I work with ML professionally, almost all in cloud, I just wanted something “off grid” and unmetered, and needed a computer anyway so decided to pay a bit more and get the one I want. It’s “personal” in that it’s exclusively for me, but I have a business and bought it for that.
Still figuring out the best software, so far it looks like llama.cpp with Vulcan though I have a lot of experimenting to do and don’t currently find it optimal for what I want.
What is your target use case? Curious what feels suboptimal about llama.cpp + Vulkan so far.
I do lots of different experiments, synthetic data generation along the lines of Magpie is one of the things I wanted a local machine for, as well as just general access to a decent sized LLM to try different things, without having to spin up a cloud machine each time.
I would prefer PyTorch / HF transformers to llama.cpp as I fine the latter less flexible if I want to change anything.
The good news for you, you can chain like a bunch / couple of them together and run the largest open source models around. But extremely expensive route - but probably the easiest and smoothest way.
If you're planning on running this on Apple - you can do some stuff with Metal directly...in PyTorch it's 'mcu' if I remember?
I think your llama.cpp route is good - I wouldn't go the Ollama route - I mean great to start, but IMHO: get the models directly, learn the layers and how the heads work as best as you can, make an effort to understand what's going on - well you don't have to, but, I think the models appreciate the effort - respect goes far.
Whats your stack?
And none of that hardware can run larger models, smaller tiny ones, or highly quantized versions of larger ones sure. Or do you have something important to say?
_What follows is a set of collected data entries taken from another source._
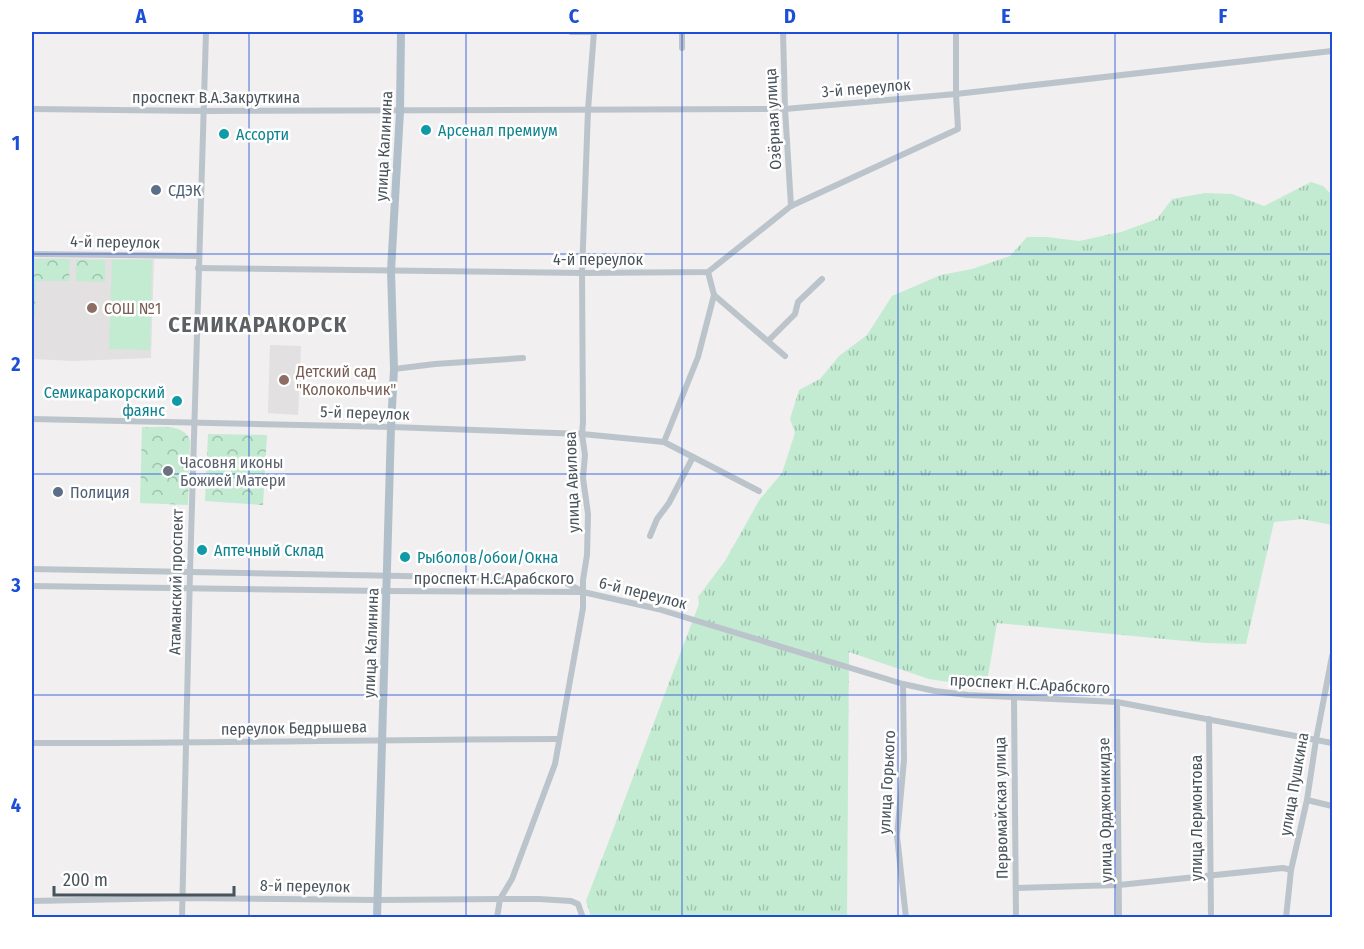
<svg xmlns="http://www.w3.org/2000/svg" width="1364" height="949" viewBox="0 0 1364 949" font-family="'Fira Sans Condensed',sans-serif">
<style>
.education{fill:#e2e0e0}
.grass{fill:url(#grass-tufts)}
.park{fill:url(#park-crowns)}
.garden{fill:#c2ebd1}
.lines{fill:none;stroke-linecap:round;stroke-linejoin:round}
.minor{stroke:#bcc4cb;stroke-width:6}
.major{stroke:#b1bfcb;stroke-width:8}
.grid{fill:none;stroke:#1d4ed8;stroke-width:1.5;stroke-opacity:0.55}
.culture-dot{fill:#0f9aa8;stroke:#fff;stroke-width:2}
.service-dot{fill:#5c6f8a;stroke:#fff;stroke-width:2}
.education-dot{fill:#8d6e63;stroke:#fff;stroke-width:2}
.worship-dot{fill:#6b7280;stroke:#fff;stroke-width:2}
.labels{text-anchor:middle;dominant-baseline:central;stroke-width:5;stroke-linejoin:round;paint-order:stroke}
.street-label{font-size:16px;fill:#49535b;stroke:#fff}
.culture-label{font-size:16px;fill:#0d838f;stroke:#fff;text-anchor:start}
.service-label{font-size:16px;fill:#4e5e75;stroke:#fff;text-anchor:start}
.education-label{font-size:16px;fill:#785e54;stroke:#fff;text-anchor:start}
.worship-label{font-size:16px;fill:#5b616d;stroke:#fff;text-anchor:start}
.district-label{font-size:22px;font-weight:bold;letter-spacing:1.5px;fill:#5c6063;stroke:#fff}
.neatline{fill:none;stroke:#1d4ed8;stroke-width:2}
.grid-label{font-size:20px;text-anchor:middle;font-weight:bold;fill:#1d4ed8}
</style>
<defs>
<pattern id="grass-tufts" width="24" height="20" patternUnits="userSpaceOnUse" patternTransform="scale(1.5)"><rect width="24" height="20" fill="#c2ebd1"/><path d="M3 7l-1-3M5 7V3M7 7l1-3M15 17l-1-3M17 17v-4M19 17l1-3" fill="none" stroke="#a0c1ad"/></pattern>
<pattern id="park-crowns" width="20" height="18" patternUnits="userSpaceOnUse" patternTransform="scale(1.5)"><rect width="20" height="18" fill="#c2ebd1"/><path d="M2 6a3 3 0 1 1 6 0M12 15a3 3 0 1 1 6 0" fill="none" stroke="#a0c1ad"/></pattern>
</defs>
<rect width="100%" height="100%" fill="#f1efef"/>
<!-- education -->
<g class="education">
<polygon points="32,258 154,259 151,358 73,361 32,359"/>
<polygon points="270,345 301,346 298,415 268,413"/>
</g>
<!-- grass -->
<polygon class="grass" points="1311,182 1323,186 1332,195 1332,525 1302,519 1274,522 1246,644 1206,643 997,623 986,688 929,679 849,652 847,917 591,917 586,901 699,604 698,597 725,561 760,499 782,473 795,433 790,419 799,390 820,379 839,356 867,335 892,296 941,275 972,269 1010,256 1027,237 1047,237 1079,241 1121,232 1157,219 1172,199 1205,193 1232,194 1264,206"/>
<!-- park -->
<g class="park">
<polygon points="32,259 70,259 69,281 36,281 35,316 32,316"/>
<polygon points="76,260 105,260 105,282 76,281"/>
<path d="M 142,427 C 158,428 182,422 190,440 L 188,505 L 140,503 Z"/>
<polygon points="208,434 267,435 263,505 205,501"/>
</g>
<!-- garden -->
<polygon class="garden" points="112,260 152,260 150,350 109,349"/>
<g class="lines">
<!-- minor -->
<g class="minor">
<polyline points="571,32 594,32"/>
<polyline points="783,32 785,109 791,206"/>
<polyline points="682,48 682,32"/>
<polyline points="32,109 203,111 785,109 956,94 1332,51"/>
<polyline points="32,254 199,256"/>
<polyline points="198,268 582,273 708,272 791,206 958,129 956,94 956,32"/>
<polyline points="708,272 714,295 785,356"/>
<polyline points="768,341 795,314 798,302 822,279"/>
<polyline points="394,369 435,364 523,358"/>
<polyline points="32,419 391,427 582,434 664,442 759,491"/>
<polyline points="664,442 698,357 714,295"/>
<polyline points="650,536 657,519 669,503 693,457"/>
<polyline points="32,569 558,579 580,590"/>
<polyline points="32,586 386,591 583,592 658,609 903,684 935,691 968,695 1117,702 1332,743"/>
<polyline points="903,684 904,760 897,836 906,918"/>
<polyline points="1014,699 1016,918"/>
<polyline points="1117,702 1119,918"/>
<polyline points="1209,719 1211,918"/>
<path d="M 32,743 C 207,744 382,739 558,739"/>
<polyline points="1307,800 1332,806"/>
<polyline points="1016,888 1119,885 1283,868 1291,870"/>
<polyline points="32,901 183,898 378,900 500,899 539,899 571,901 578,904 583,918"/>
<polyline points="182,918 190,572 206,32"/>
<polyline points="497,918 500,899 512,879 555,764 580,625 583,608 583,580 587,555 588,514 583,478 585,455 582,434 583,422 582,273 588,110 594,32"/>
<polyline points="1286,918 1291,870 1307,800 1316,740 1332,656"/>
</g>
<!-- major -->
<polyline class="major" points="377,918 391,427 394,369 391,271 400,111 401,32"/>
</g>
<!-- grid -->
<path class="grid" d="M 249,32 L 249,918M 466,32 L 466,918M 682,32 L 682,918M 898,32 L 898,918M 1115,32 L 1115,918M 32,254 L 1332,254M 32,474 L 1332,474M 32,695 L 1332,695"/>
<!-- markers -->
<g class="culture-dot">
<circle cx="426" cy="130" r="6"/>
<circle cx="224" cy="134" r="6"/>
<circle cx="177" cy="401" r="6"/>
<circle cx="202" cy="550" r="6"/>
<circle cx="405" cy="557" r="6"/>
</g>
<g class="service-dot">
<circle cx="156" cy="190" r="6"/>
<circle cx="58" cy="492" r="6"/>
</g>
<g class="education-dot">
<circle cx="92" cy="308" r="6"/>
<circle cx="284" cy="380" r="6"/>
</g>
<circle class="worship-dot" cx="168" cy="471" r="6"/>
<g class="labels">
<!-- street labels -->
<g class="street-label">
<text transform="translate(866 88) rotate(-5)">3-й переулок</text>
<text x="216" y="97">проспект В.А.Закруткина</text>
<text transform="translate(773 119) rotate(-93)">Озёрная улица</text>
<text transform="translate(384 146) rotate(-87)">улица Калинина</text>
<text transform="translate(115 242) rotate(1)">4-й переулок</text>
<text x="598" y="259">4-й переулок</text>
<text transform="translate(365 413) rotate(2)">5-й переулок</text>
<text transform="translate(572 482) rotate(-92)">улица Авилова</text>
<text x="494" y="578">проспект Н.С.Арабского</text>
<text transform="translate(176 582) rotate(-89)">Атаманский проспект</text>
<text transform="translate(643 593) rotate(14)">6-й переулок</text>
<text transform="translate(371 643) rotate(-88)">улица Калинина</text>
<text transform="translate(1030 684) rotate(3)">проспект Н.С.Арабского</text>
<text transform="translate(294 728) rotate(-1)">переулок Бедрышева</text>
<text transform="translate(887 782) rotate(-87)">улица Горького</text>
<text transform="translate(1294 784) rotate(-80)">улица Пушкина</text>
<text transform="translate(1001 808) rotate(-91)">Первомайская улица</text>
<text transform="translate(1105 810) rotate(-91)">улица Орджоникидзе</text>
<text transform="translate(1196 818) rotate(-90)">улица Лермонтова</text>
<text transform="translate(305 886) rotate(1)">8-й переулок</text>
</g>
<!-- culture labels -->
<g class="culture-label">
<text x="438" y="130">Арсенал премиум</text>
<text x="236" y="134">Ассорти</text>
<text x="165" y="392" text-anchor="end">Семикаракорский<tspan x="165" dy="18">фаянс</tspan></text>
<text x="214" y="550">Аптечный Склад</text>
<text x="417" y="557">Рыболов/обои/Окна</text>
</g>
<!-- service labels -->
<g class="service-label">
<text x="168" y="190">СДЭК</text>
<text x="70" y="492">Полиция</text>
</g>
<!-- education labels -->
<g class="education-label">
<text x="104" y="308">СОШ №1</text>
<text x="296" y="371">Детский сад<tspan x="296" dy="18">"Колокольчик"</tspan></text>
</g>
<!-- worship labels -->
<g class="worship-label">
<text x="180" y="462">Часовня иконы<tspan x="180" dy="18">Божией Матери</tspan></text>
</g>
<!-- district labels -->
<g class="district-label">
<text x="258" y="324">СЕМИКАРАКОРСК</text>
</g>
</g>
<!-- border -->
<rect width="1364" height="949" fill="none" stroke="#ffffff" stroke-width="66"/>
<!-- scale -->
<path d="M54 886v9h180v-9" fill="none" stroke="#49535b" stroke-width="3"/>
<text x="63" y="886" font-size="18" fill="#49535b" stroke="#ffffff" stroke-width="4.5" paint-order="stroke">200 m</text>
<rect x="33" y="33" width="1298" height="883" class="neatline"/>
<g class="grid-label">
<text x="141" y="23">A</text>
<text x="358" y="23">B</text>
<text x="574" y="23">C</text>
<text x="790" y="23">D</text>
<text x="1006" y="23">E</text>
<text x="1223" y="23">F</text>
<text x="16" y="150">1</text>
<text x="16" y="371">2</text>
<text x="16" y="592">3</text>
<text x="16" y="812">4</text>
</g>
</svg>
Our stack changes per project, adapting to client needs and infra: Llama 70B on a Mac Studio M1 with Ollama in 2024, vLLM on 4xH100 private cloud for larger deployments. Most recently, we've been working on a custom workstation with 2x RTX PRO 6000 Blackwell Max-Q + 1.1TB DDR5 to run larger models locally using SGLang and KTransformers.
The question isn't rhetorical, I'm trying to understand if the demand we see in regulated sectors is the whole market or if there's broader adoption I'm missing.
I run largest models I can, DeepSeek, adding a few more soon. The fact that I can have a premier high end model run locally is main interest, a 70B model is pointless unless it's a specific task based special model or whatever Text to speech, etc.
I am more interested in ditching Nvidia for AMD Chips+GPUs, but not even ROCm - just run with OpenGL / Vulkan weights in shaders. Faster, more control, better performance for MY architecture, etc. This is the goal.
I don't think many people are running models, maybe outside of a company? I guess you are company/industry focused, I am just a programmer / personal.
People don't see a need I guess? It's complicated. Well - actually it's NOT if you have lots of money to buy all the right stuff, brand new, etc.
For regular guys like me, we have to be creative to get shit to run in the best way, it's all we can afford.